## Set exercise
Reproduce each of the entries below word for word.

======

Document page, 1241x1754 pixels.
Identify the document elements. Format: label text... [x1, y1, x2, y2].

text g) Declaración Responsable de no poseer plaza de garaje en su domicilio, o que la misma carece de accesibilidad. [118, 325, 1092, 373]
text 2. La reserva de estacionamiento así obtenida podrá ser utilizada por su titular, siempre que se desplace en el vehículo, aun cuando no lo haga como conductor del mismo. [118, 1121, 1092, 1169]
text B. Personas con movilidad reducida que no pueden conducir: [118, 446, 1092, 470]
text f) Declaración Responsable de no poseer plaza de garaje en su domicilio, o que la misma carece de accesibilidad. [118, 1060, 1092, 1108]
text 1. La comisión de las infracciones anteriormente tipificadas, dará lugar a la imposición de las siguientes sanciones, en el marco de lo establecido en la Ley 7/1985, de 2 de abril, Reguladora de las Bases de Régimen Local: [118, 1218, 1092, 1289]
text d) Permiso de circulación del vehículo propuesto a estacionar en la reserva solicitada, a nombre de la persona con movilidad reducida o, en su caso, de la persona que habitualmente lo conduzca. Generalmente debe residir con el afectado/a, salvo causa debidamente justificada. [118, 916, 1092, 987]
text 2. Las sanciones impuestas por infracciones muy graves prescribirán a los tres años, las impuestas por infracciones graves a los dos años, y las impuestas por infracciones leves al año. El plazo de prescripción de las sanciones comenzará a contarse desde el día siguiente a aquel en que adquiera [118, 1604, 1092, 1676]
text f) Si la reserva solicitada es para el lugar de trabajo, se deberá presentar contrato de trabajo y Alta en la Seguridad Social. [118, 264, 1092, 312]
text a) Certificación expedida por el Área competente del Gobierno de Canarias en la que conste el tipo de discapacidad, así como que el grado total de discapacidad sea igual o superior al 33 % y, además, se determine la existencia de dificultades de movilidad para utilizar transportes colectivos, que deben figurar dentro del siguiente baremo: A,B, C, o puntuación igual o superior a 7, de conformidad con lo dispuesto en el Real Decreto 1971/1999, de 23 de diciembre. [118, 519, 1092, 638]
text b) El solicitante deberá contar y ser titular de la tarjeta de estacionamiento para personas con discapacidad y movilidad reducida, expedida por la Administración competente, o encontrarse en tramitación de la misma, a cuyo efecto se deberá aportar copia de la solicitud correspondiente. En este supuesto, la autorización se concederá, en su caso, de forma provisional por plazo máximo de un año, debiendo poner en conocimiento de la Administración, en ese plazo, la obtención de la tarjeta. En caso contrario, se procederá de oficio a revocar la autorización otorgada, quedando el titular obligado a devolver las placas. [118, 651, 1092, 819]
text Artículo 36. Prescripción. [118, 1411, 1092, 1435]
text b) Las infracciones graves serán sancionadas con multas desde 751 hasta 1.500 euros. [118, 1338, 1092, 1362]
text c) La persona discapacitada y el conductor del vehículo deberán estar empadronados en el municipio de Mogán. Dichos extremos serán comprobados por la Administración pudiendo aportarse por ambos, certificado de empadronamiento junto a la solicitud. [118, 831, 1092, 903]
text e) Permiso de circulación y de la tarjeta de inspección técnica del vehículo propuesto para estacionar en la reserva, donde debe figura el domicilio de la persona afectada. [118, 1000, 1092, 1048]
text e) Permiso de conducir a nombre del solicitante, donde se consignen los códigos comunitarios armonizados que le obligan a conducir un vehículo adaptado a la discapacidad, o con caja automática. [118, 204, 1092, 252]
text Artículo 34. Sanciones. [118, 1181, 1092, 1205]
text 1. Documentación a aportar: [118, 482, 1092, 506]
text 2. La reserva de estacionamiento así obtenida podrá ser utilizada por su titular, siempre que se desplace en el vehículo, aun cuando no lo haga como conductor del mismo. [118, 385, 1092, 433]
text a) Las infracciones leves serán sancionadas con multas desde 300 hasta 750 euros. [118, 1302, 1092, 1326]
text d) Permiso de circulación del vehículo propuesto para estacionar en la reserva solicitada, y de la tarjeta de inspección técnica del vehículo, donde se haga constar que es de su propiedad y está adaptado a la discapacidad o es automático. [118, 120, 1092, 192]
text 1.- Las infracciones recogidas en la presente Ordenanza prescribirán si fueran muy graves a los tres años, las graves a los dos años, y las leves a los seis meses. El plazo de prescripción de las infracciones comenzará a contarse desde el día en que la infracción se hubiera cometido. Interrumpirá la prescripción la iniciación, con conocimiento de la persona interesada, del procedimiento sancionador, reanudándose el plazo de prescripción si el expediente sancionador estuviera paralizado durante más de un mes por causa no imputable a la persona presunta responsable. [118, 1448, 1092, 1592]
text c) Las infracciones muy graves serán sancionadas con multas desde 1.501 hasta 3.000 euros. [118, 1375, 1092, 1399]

======

## Finished task
Document page, 1241x1754 pixels.
Identify the document elements. Format: label text... [x1, y1, x2, y2].

text g) Declaración Responsable de no poseer plaza de garaje en su domicilio, o que la misma carece de accesibilidad. [118, 325, 1092, 373]
text 2. La reserva de estacionamiento así obtenida podrá ser utilizada por su titular, siempre que se desplace en el vehículo, aun cuando no lo haga como conductor del mismo. [118, 1121, 1092, 1169]
text B. Personas con movilidad reducida que no pueden conducir: [118, 446, 1092, 470]
text f) Declaración Responsable de no poseer plaza de garaje en su domicilio, o que la misma carece de accesibilidad. [118, 1060, 1092, 1108]
text 1. La comisión de las infracciones anteriormente tipificadas, dará lugar a la imposición de las siguientes sanciones, en el marco de lo establecido en la Ley 7/1985, de 2 de abril, Reguladora de las Bases de Régimen Local: [118, 1218, 1092, 1289]
text d) Permiso de circulación del vehículo propuesto a estacionar en la reserva solicitada, a nombre de la persona con movilidad reducida o, en su caso, de la persona que habitualmente lo conduzca. Generalmente debe residir con el afectado/a, salvo causa debidamente justificada. [118, 916, 1092, 987]
text 2. Las sanciones impuestas por infracciones muy graves prescribirán a los tres años, las impuestas por infracciones graves a los dos años, y las impuestas por infracciones leves al año. El plazo de prescripción de las sanciones comenzará a contarse desde el día siguiente a aquel en que adquiera [118, 1604, 1092, 1676]
text f) Si la reserva solicitada es para el lugar de trabajo, se deberá presentar contrato de trabajo y Alta en la Seguridad Social. [118, 264, 1092, 312]
text a) Certificación expedida por el Área competente del Gobierno de Canarias en la que conste el tipo de discapacidad, así como que el grado total de discapacidad sea igual o superior al 33 % y, además, se determine la existencia de dificultades de movilidad para utilizar transportes colectivos, que deben figurar dentro del siguiente baremo: A,B, C, o puntuación igual o superior a 7, de conformidad con lo dispuesto en el Real Decreto 1971/1999, de 23 de diciembre. [118, 519, 1092, 638]
text b) El solicitante deberá contar y ser titular de la tarjeta de estacionamiento para personas con discapacidad y movilidad reducida, expedida por la Administración competente, o encontrarse en tramitación de la misma, a cuyo efecto se deberá aportar copia de la solicitud correspondiente. En este supuesto, la autorización se concederá, en su caso, de forma provisional por plazo máximo de un año, debiendo poner en conocimiento de la Administración, en ese plazo, la obtención de la tarjeta. En caso contrario, se procederá de oficio a revocar la autorización otorgada, quedando el titular obligado a devolver las placas. [118, 651, 1092, 819]
text Artículo 36. Prescripción. [118, 1411, 1092, 1435]
text b) Las infracciones graves serán sancionadas con multas desde 751 hasta 1.500 euros. [118, 1338, 1092, 1362]
text c) La persona discapacitada y el conductor del vehículo deberán estar empadronados en el municipio de Mogán. Dichos extremos serán comprobados por la Administración pudiendo aportarse por ambos, certificado de empadronamiento junto a la solicitud. [118, 831, 1092, 903]
text e) Permiso de circulación y de la tarjeta de inspección técnica del vehículo propuesto para estacionar en la reserva, donde debe figura el domicilio de la persona afectada. [118, 1000, 1092, 1048]
text e) Permiso de conducir a nombre del solicitante, donde se consignen los códigos comunitarios armonizados que le obligan a conducir un vehículo adaptado a la discapacidad, o con caja automática. [118, 204, 1092, 252]
text Artículo 34. Sanciones. [118, 1181, 1092, 1205]
text 1. Documentación a aportar: [118, 482, 1092, 506]
text 2. La reserva de estacionamiento así obtenida podrá ser utilizada por su titular, siempre que se desplace en el vehículo, aun cuando no lo haga como conductor del mismo. [118, 385, 1092, 433]
text a) Las infracciones leves serán sancionadas con multas desde 300 hasta 750 euros. [118, 1302, 1092, 1326]
text d) Permiso de circulación del vehículo propuesto para estacionar en la reserva solicitada, y de la tarjeta de inspección técnica del vehículo, donde se haga constar que es de su propiedad y está adaptado a la discapacidad o es automático. [118, 120, 1092, 192]
text 1.- Las infracciones recogidas en la presente Ordenanza prescribirán si fueran muy graves a los tres años, las graves a los dos años, y las leves a los seis meses. El plazo de prescripción de las infracciones comenzará a contarse desde el día en que la infracción se hubiera cometido. Interrumpirá la prescripción la iniciación, con conocimiento de la persona interesada, del procedimiento sancionador, reanudándose el plazo de prescripción si el expediente sancionador estuviera paralizado durante más de un mes por causa no imputable a la persona presunta responsable. [118, 1448, 1092, 1592]
text c) Las infracciones muy graves serán sancionadas con multas desde 1.501 hasta 3.000 euros. [118, 1375, 1092, 1399]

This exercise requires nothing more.